Mrs Benjamin Gibbons
(1828-1910)
16 May 1862
Volume 6, page 313, sitting number 8120.
Born on 12 January 1828, Charlotte Jane Skipworth was the daughter of George Skipworth of Moortown House, Kelsey, Lincolnshire, and his wife Amelia Margaretta née Dixon. She was baptised at St Mary's in South Kelsey on 14 April 1828.
On 15 May 1851 at South Kelsey in Lincolnshire she married the Reverend Benjamin Gibbons, MA, 'the only surviving son of John Gibbons, Esq., of Regent's-park, London. From his father Benjamin Gibbons had inherited a share in an ironworks founded by his grandfather and was thus in possession of a sizeable private income.
The family appear on the 1891 census living at Waresley House at Hartlebury near Kidderminster, SW of Birmingham. The household included two unmarried sons (aged 32 and 22) and four unmarried daughters (aged between 29 and 20). The census also lists six servants, including a butler and a footman.
Mrs Charlotte Jane Gibbons of Waresley House, Hartlebury, and of 16 Hanover Terrace, Regent's Park, London, died at Waresley House on 10 March 1910 at the age of 82. She left an estate valued at £6082.
'DEATH OF MRS GIBBONS — We regret to state that Mrs Charlotte Jane Gibbons, wife of the Rev. Benjamin Gibbons, of Waresley House, Hartlebury, died there on the 10th inst. The deceased lady, born in 1824 [sic], was daughter of the late Mr George Skipworth, of Moortown [sic] House, Lincolnshire, and in 1851 she was married to the Rev. B. Gibbons. The eldest son of the marriage is Mr John Skipworth Gibbons, of Boddington Manor' and Mr Leonard Gibbons, of Uckington, is another son' (Gloucestershire Echo, 14 March 1910).
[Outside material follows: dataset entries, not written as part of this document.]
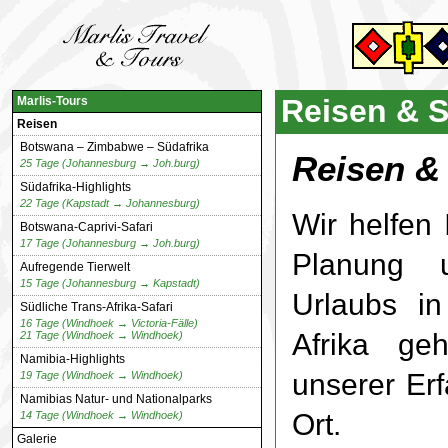
Reisen & S
Marlis-Tours
Reisen
Botswana – Zimbabwe – Südafrika
Reisen & 
25 Tage (Johannesburg → Joh.burg)
Südafrika-Highlights
22 Tage (Kapstadt → Johannesburg)
Wir helfen
Botswana-Caprivi-Safari
17 Tage (Johannesburg → Joh.burg)
Planung 
Aufregende Tierwelt
15 Tage (Johannesburg → Kapstadt)
Urlaubs i
Südliche Trans-Afrika-Safari
16 Tage (Windhoek → Victoria-Fälle)
Afrika geh
21 Tage (Windhoek → Windhoek)
Namibia-Highlights
unserer Er
19 Tage (Windhoek → Windhoek)
Namibias Natur- und Nationalparks
Ort.
14 Tage (Windhoek → Windhoek)
Galerie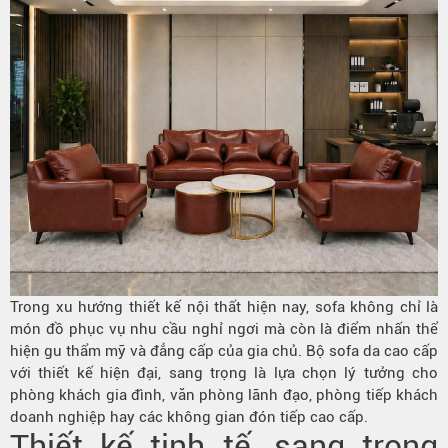
Trong xu hướng thiết kế nội thất hiện nay, sofa không chỉ là
món đồ phục vụ nhu cầu nghỉ ngơi mà còn là điểm nhấn thể
hiện gu thẩm mỹ và đẳng cấp của gia chủ. Bộ sofa da cao cấp
với thiết kế hiện đại, sang trọng là lựa chọn lý tưởng cho
phòng khách gia đình, văn phòng lãnh đạo, phòng tiếp khách
doanh nghiệp hay các không gian đón tiếp cao cấp.
Thiết kế tinh tế, sang trọng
'FUNERAL OF MRS GIBBONS — There was a large congregation at the Stourport churchyard at the funeral of Mrs Gibbons, wife of the Rev. Benjamin Gibbons, of Waresley, who was for forty years the vicar of Stourport, and who has almost entirely built the handsome new church there. The mourners included Mr Belville Stanier, MP, the rector of Great Witley, and the vicar of St George's, Kidderminster, each of whom married a daughter. The body was laid to rest in a new grave dug near the chancel, and as the ground had not been consecrated a dedication service was performed by special sanction of the Bishop of Worcester by Canon Robertson, rector of Hartlebury' (Gloucestershire Echo, 16 March 1910).